Debt not protected by the Fair Debt Collection Practices Act

Both secured and unsecured debt are protected under the Fair Debt Collection Practices Act, which prevents debt collectors from using abusive or fraudulent tactics to collect debt.

Certain special kinds of debt, however, are not protected by the FDCPA. These include business-related debt and non-transactional debt, such as unpaid taxes, traffic tickets, and fines.

This means that debt collectors may try to collect those special kinds of debt in ways that would otherwise be illegal.

What should I do about my debt?

Whether your debt is secured, unsecured, or a special kind of debt not protected under the FDCPA, you should do everything you can to make your payments.

If that’s not possible, try to negotiate with your lenders. They may be willing to accept a smaller amount of money. Declaring bankruptcy is also an option.

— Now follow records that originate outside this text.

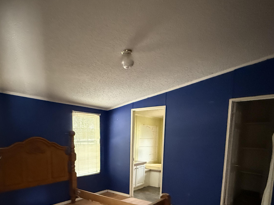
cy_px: 168
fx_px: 198
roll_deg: -0.9
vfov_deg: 51.0
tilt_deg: -7.8
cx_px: 122
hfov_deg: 69.2
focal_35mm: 25
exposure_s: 1/45
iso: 1250
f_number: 2.2
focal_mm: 2.22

Some lenders will try to talk people with unsecured debt into getting a home equity loan to help make payments. However, if you’re unable to pay off the home equity loan, you could lose your home, so be cautious about agreeing to this. Paradoxically, bankruptcy does not have the stigma most people fear. Because of the rules associated with bankruptcy (i.e. you can only claim bankruptcy every 7-10 years), bankruptcy filers are more likely to get certain types of credit since the creditors know they won’t be able to file again for an extended period of time.